Enojado y resentido, dijo, —¡Tú pequeña cosa, eres tan mala como ese otro!
¡Vas a ser la muerte de mí, viejo!
¡No comeré, no comeré, no comeré!
Cuando Lin Yuan terminó de recoger la vajilla y volvió a la cocina, en realidad no estaba tratando de hacer que el viejo comiera esos panqueques quemados; solo era para molestarlo.

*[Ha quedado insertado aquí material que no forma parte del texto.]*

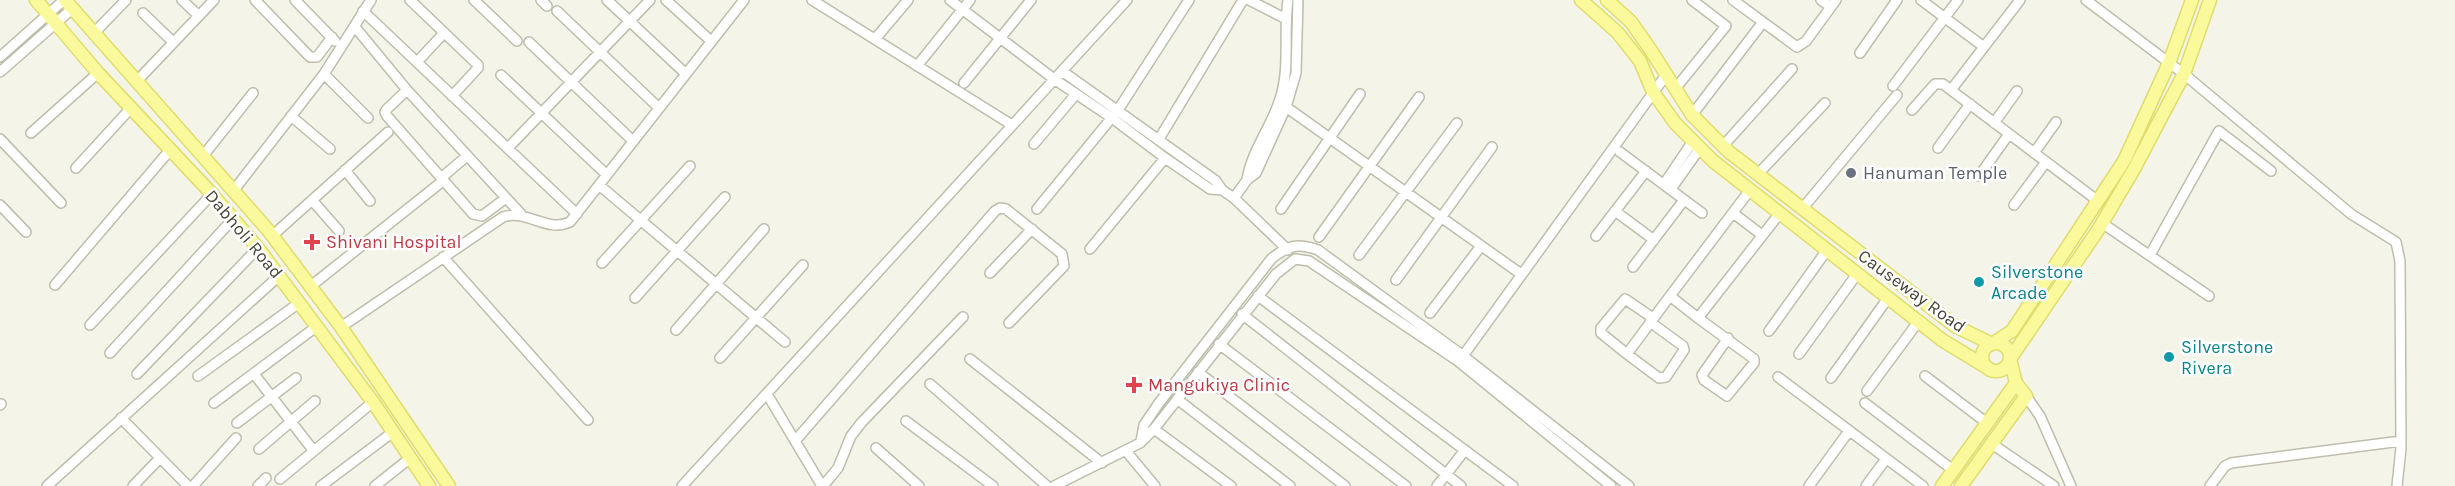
<svg xmlns="http://www.w3.org/2000/svg" width="2455" height="486" viewBox="0 0 2455 486" font-family="Karla,sans-serif">
  <style>
    .lines { fill: none; stroke-linecap: round; stroke-linejoin: round }
    .minor-casing { stroke: #bfbeac; stroke-width: 12 }
    .major-casing { stroke: #dfdd6c; stroke-width: 15 }
    .minor { stroke: #fff; stroke-width: 9 }
    .major { stroke: #fafa9d; stroke-width: 12 }
    .worship-dot { fill: #6b7280; stroke: #fff; stroke-width: 2 }
    .health-dot { fill: #e0444e; stroke: #fff; stroke-width: 2 }
    .culture-dot { fill: #0f9aa8; stroke: #fff; stroke-width: 2 }
    .labels { text-anchor: middle; dominant-baseline: central; stroke-width: 5; stroke-linejoin: round; paint-order: stroke }
    .worship-label { font-size: 18px; fill: #5b616d; stroke: #fff; text-anchor: start }
    .street-label { font-size: 18px; fill: #474638; stroke: #fff }
    .health-label { font-size: 18px; fill: #be3a42; stroke: #fff; text-anchor: start }
    .culture-label { font-size: 18px; fill: #0d838f; stroke: #fff; text-anchor: start }
  </style>
  <rect width="100%" height="100%" fill="#f4f4e9"/>
  <g class="lines">
    <g class="minor-casing">
      <path id="minor" d="M182,0l17,16
        M255,0l55,57h7l15,-20
        M295,0l40,41
        M410,0l68,65v3l-26,28
        M474,0l43,41
        M541,0l6,6
        M607,0l79,74
        M666,0l45,41
        M812,0l200,125
        M950,0l104,79 58,39 53,40 45,31 12,1
        M1249,0l37,19
        M1733,0l64,47 9,-6 30,-41
        M1821,0l10,7
        M1921,0l63,47
        M2086,0l98,74 167,140 45,28 4,19 1,187 -4,38
        M363,11l214,203
        M557,11l102,97
        M143,13l30,29
        M355,27l52,63 114,124
        M93,34l33,-34
        M875,39l33,-39
        M529,42l104,99
        M1860,53l37,-53
        M0,57l64,-57
        M417,62l27,-29
        M917,66l53,-66
        M1062,71l154,110 6,9 12,8 54,52
        M0,72l72,-63
        M324,74l44,44
        M501,75l106,100
        M136,82l78,-82
        M964,83l67,-83
        M1893,86l65,-86
        M1675,89l51,-63 -34,-26
        M407,90l-20,19 -2,3 2,4 86,98 9,2 24,-18
        M1951,90l69,-90
        M1286,107l235,167
        M1912,110l23,-26h8l155,117
        M1692,115l71,-93
        M291,116l39,33
        M1994,123l23,-32
        M31,133l67,-60
        M0,139l61,64
        M1159,139l84,-139
        M1034,144l42,-50
        M1723,146l69,-77
        M508,148l142,-148
        M1938,148l32,-44
        M1620,152l82,61
        M2034,153l22,-31
        M203,156l50,-63
        M76,168l54,-59
        M345,170l25,31
        M1758,174l67,-71
        M1979,176l30,-42
        M441,178l26,-22
        M1247,180c4,-28 23,-51 32,-78 12,-33 4,-68 9,-102
        M1664,184l29,-43
        M599,185l186,157
        M1671,189l29,-41
        M234,190l90,-116 47,-74
        M1750,190l-80,106 28,22 82,-105
        M1234,198l13,-18 9,-7 30,-66 10,-34 2,-73
        M312,200l27,31
        M0,205l26,27
        M2014,205l32,-43
        M1037,209l81,-99 71,-110
        M1281,209l79,-115
        M1802,209l95,-114
        M1615,211l39,29
        M1733,213l29,22
        M2102,223l107,73
        M272,236l116,-104
        M1596,236l50,-65
        M1319,237l100,-140
        M1090,249l75,-91
        M1359,255l98,-132
        M2150,255l69,-124 52,40
        M443,257l145,163
        M602,263l88,-97
        M1633,267l51,-67
        M990,273l42,-44
        M1396,280l96,-133
        M55,285l115,-135
        M311,286l128,-102
        M1258,296l255,190
        M635,298l90,-101
        M1430,313l51,-67
        M1242,314l219,172
        M1653,318l-28,-19 -24,29v5l26,21 43,-58
        M1698,318l56,41v4l-27,33 -23,-16 -2,-5 26,-37
        M90,325l122,-131
        M341,327l162,-110c25,-8 43,16 67,5l174,-222
        M676,330l88,-101
        M1769,331l58,-81
        M1219,344l187,142
        M110,353l122,-133
        M1627,354l32,24 7,-1 18,-27 -1,-4 -33,-24
        M1799,354l58,-80
        M720,358l83,-93
        M970,359l132,104
        M1460,360l206,-285
        M1198,372l147,114
        M137,374l121,-126
        M254,374l59,76
        M198,376l101,-73
        M1925,376l62,47
        M1778,377l145,109
        M1831,378l57,-80
        M930,384l117,102
        M1867,391l51,-69
        M767,394l55,92
        M2026,396l14,20 31,70
        M1177,399l113,87
        M214,403l102,-76
        M1865,403l88,67
        M0,405l1,-1
        M121,418l67,68
        M906,421l87,65
        M237,423l59,-45
        M1154,429l77,57
        M795,441l200,-230 5,-3 6,1 56,45 2,12 -55,57
        M1141,441l3,-16 15,-22 113,-145c18,-13 25,-15 46,-8l144,105 167,131
        M1992,444l62,42
        M876,448l43,38
        M259,449l56,-48
        M1126,451l29,35
        M280,479l93,-77
        M47,486l233,-211
        M133,486l27,-28
        M193,486l43,-48
        M258,486l8,-8
        M321,486l72,-54
        M375,486l34,-27
        M682,486l445,-486
        M823,486l15,-18 13,-32 11,-14 101,-105
        M1054,486l86,-43 14,-14 122,-155 19,-15 14,2 149,100 153,125
        M1437,486l28,-36
        M1809,486l40,-55
        M1866,486l20,-27
        M2210,486l15,-20 6,-3 170,-22"/>
    </g>
    <g class="major-casing">
      <path id="major" d="M36,0l62,73 114,121 46,54 115,154 56,84
        M65,0l203,230 73,97 108,159
        M1581,0l37,33 22,28 13,31 22,31 38,38 229,179 46,28
        M1607,0l24,22 19,27 42,66 37,37 226,174 37,18 20,-13 112,-170 45,-98 23,-63
        M1982 357a14 14 0 1 1 28 0a14 14 0 1 1-28 0Z
        M1942,486l74,-103
        M1961,486l65,-90 -10,-13 -6,-24 88,-129 36,-61 50,-95 26,-74"/>
    </g>
    <use href="#minor" class="minor"/>
    <use href="#major" class="major"/>
  </g>
  <circle class="worship-dot" cx="1851" cy="173" r="6"/>
  <g class="health-dot">
    <path d="M309 233h6v6h6v6h-6v6h-6v-6h-6v-6h6z"/>
    <path d="M1131 376h6v6h6v6h-6v6h-6v-6h-6v-6h6z"/>
  </g>
  <g class="culture-dot">
    <circle cx="1979" cy="282" r="6"/>
    <circle cx="2169" cy="357" r="6"/>
  </g>
  <g class="labels">
    <g class="worship-label">
      <text x="1863" y="173">Hanuman Temple</text>
    </g>
    <g class="street-label">
      <text transform="translate(244 234) rotate(50)">Dabholi Road</text>
      <text transform="translate(1912 291) rotate(36)">Causeway Road</text>
    </g>
    <g class="health-label">
      <text x="326" y="242">Shivani Hospital</text>
      <text x="1148" y="385">Mangukiya Clinic</text>
    </g>
    <g class="culture-label">
      <text x="1991" y="272">Silverstone<tspan x="1991" dy="21">Arcade</tspan></text>
      <text x="2181" y="347">Silverstone<tspan x="2181" dy="21">Rivera</tspan></text>
    </g>
  </g>
</svg>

Ya había apartado cinco panqueques de carne para que él comiera de regreso.
Pero cuando regresó a buscar esos cinco panqueques, habían desaparecido misteriosamente, junto con la tela en la que estaban envueltos.
—¿Eh?
¿Hay ratones?
—Lin Yuan recogió una escoba, lista para la batalla.
Antes, su casa era tan pobre que ni siquiera los ratones los molestaban; ¿podría ser que ahora, con comida alrededor, hubieran regresado?
Mientras tanto, alguien escondido disfrutaba del festín, casi atragantándose con las palabras de Lin Yuan.
¡Ser comparado con un ratón!
Estaba molesto.
Esta chica traviesa necesitaba una lección.
Pero, tenía que admitir, las habilidades culinarias de la chica eran realmente impresionantes: ¡los panqueques de carne eran verdaderamente deliciosos!
A pesar de sus protestas de no querer los panqueques quemados, el hambre de Lao Fan era mayor que su orgullo, y mientras se quejaba, se comió dos de ellos.
Limpiándose los labios tiznados, se pavoneó orgulloso al entrar en la habitación del este para realizar la acupuntura a Lin Jiaxin.